Did PJ gets it right when she says that he “fails to argue properly ” because Microsoft’s position was untenable? I do not think so. There is a lot of arguments that can be put to other panellists to support their case, but the opportunity was missed because every argument put forward seems to be problems specific to Microsoft and are Microsoft’s problem, not problems with the doument standard. Once in a while, “our customers” enters the scene but it is Microsoft’s view of “what their customer might want” (not what their customers really want) that rules these statements. Backward compatibility problem for example, is said to be something their customers want. However, everytime a new version of Office is out, customers do have to deal with Backward compatibility problem. Microsoft fails to demonstrate how OpenDocumentFormat will make this problem worse than what customers expect with new version of Office.

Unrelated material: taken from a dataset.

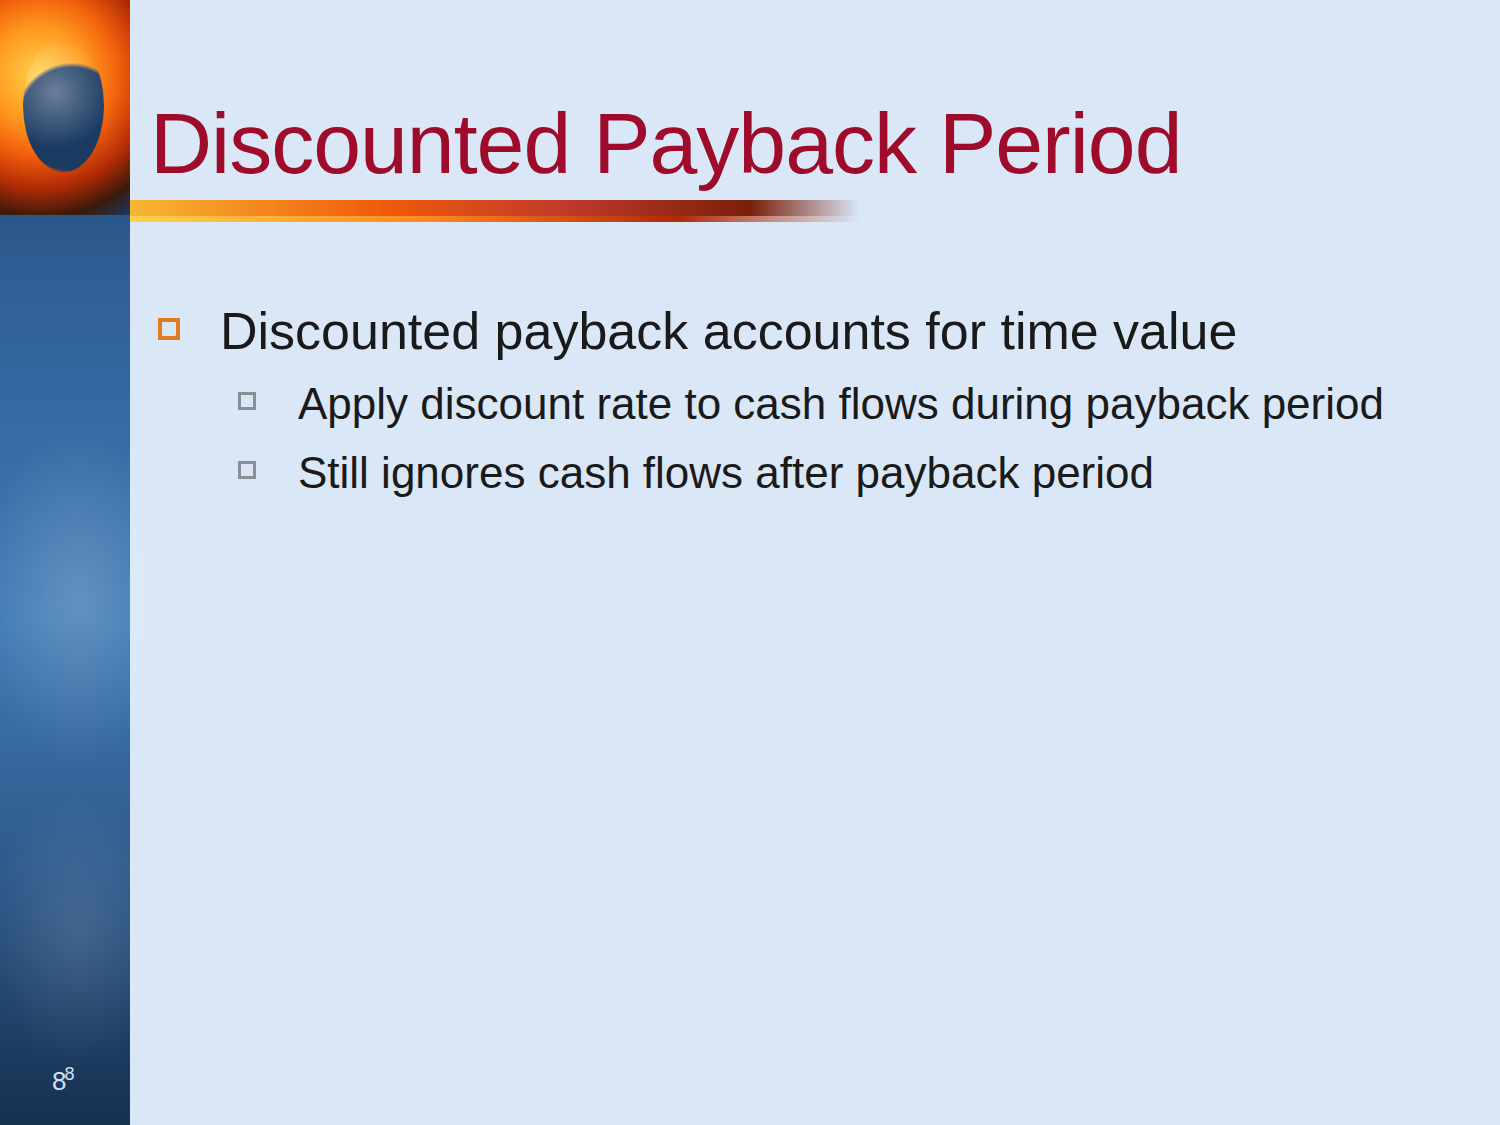Discounted Payback Period
Discounted payback accounts for time value
Apply discount rate to cash flows during payback period
Still ignores cash flows after payback period
88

From ignoring Linux-based even in not-so-distance past, Microsoft did well to turn up on these panels. We should applaud their courage. Nobody, or companies for that matter, wants to turn up on panels after panels knowing that they are facing a lot of hostile co-panelists. However, they still have to learn that these panels are not a platform where you simply present your PR material and that’s it. You must be prepare to answer questions and argue for your position. Sending someone knowledgeable, or prepare someone sufficiently to tackle hostile panellists is necessary. They have to learn that.

My take home lessons from this panel is “Stop thinking about oneself in panel discussion, think about others” and “to be prepared for the discussion, especially supporting one’s arguments”.

March 9, 2006

Market reality is going to hit Google

Filed under: Uncategorized — ctrambler @ 3:30 pm

The latest episode of Google share saga should be a wake-up call for Google that it cannot bark the market trend by being so-sceretive and ask everyone to adopt the “Trust me (Google)” policy.
The latest salvo is an article on Times suggesting that market participants are going to ask Google to provide earning guidance, like other companies do. While it is true that when Google was “the hottest thing”, he can do whatever he wants, when the excitment dies down, in this case, when Google is just viewed as “any company to invest in”, Google is expected to perform just like any other business, one of which is to make money for its investers.
This necessary goal was imposed on Google when it receives its first venture capital funding, exacebated when it goes for IPO (Initial Public Offerring). Google is feeling the heat of balancing making money with “Do no evil”. There are signs that, like other companies, Google has problems striking a balance between $$$ making and its “Do no evil” principle, the most glaring example that Google Search kowtow to Chinese Government for internet searches originating in China.
Google must find the balance for itself. I use Google Mail (GMail) and Google Search everyday. I am expecting the current high quality of these services to be degraded because Google has to make a bob. I am just another internet user who will switch providers when a better service is offerred. Google knows this and thus have to tread very carefully on this issue.